Folks who routinely travel beyond state lines return shaking their heads at the image of South Carolina that those from elsewhere hold in their heads. You know the drill: Mark Sanford in Argentina, Joe Wilson shouting “You lie!,” the Confederate flag flying on the lawn of our State House, etc.
If only there were some way to tell objectively what image others truly hold of us (and we’ll suspend for a moment the debate over whether we give a damn what others think; we know that many of you don’t, which is one of the sources of our problems). Well, thanks to the magic of the World Wide Web, we do occasionally get an unbiased glimpse.
For instance, I inadvertently had one this morning. On a press release from the University of South Carolina, I saw that a USC study on breast cancer was cited in a story in The Sacramento Bee. Curious to see whether the study played a prominent role in the piece, I followed the link, and saw that the “South Carolina” in the reference to the University was also in hypertext. So I followed it, and found one of those results pages that provided a mishmash of references, from items that are truly about our state to some that merely mention us in a list.

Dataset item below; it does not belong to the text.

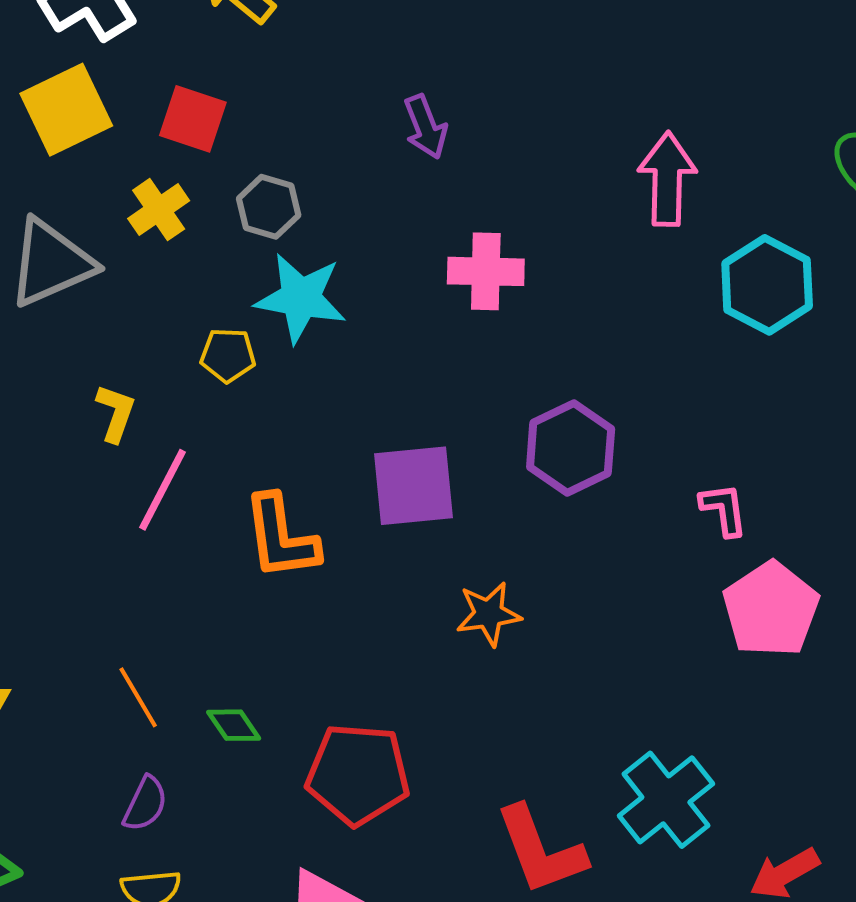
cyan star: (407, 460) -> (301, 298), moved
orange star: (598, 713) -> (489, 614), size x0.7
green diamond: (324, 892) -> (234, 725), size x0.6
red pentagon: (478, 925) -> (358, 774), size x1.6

But my eye was drawn to the graphic element on the page, which provided four images under the heading “Sacbee.com photos.” Each image was itself a link to a news item having to do with South Carolina. Here’s what they were:
- The first was a locator map that showed the site of a fatal helicopter crash. A tragedy that could have happened anywhere, which doesn’t reflect upon us particularly one way or another.
- The next was a sports photo in a garnet-in-black motif, taken by Mary Ann Chastain of our local AP office, leading to a story headlined, “Gamecocks pull Top 5 surprise, beat Ole Miss 16-10.” Wow. Sometimes it seems like all anybody here talks about is Gamecock football. Now it seems that it’s what people elsewhere talk about, too. Huh.
- The next photo didn’t look like much of anything — a few scraps of debris scattered on an unremarkable bank of faded red clay. It led to a story out of Anderson about a man who died, alone and penniless, in a tent on the bank of Lake Hartwell. He was described as a “bright but reclusive Civil War buff” who had lost his job at a local museum. Here I was looking for some universal image about our state as a community, and here was a painfully personal tale of a man who died for lack of community. Read into that what you will.
- The fourth, alas, was an image all too familiar. I didn’t particularly want to see what it led to, but I followed the link, which was to a letter to the editor of that newspaper. A letter about us, or at least about one of us. And what do folks in California have on their minds when they take up pen to write about one of us? An excerpt: “Similar vitriol and disrespect was the norm from Southern politicians during the years and months leading up to the American Civil War. I fear we may be headed down a similar path, toward disunion, given the tone of our political dialogue since the 2008 national election.”
So, what has the giftie shown you about how others see us?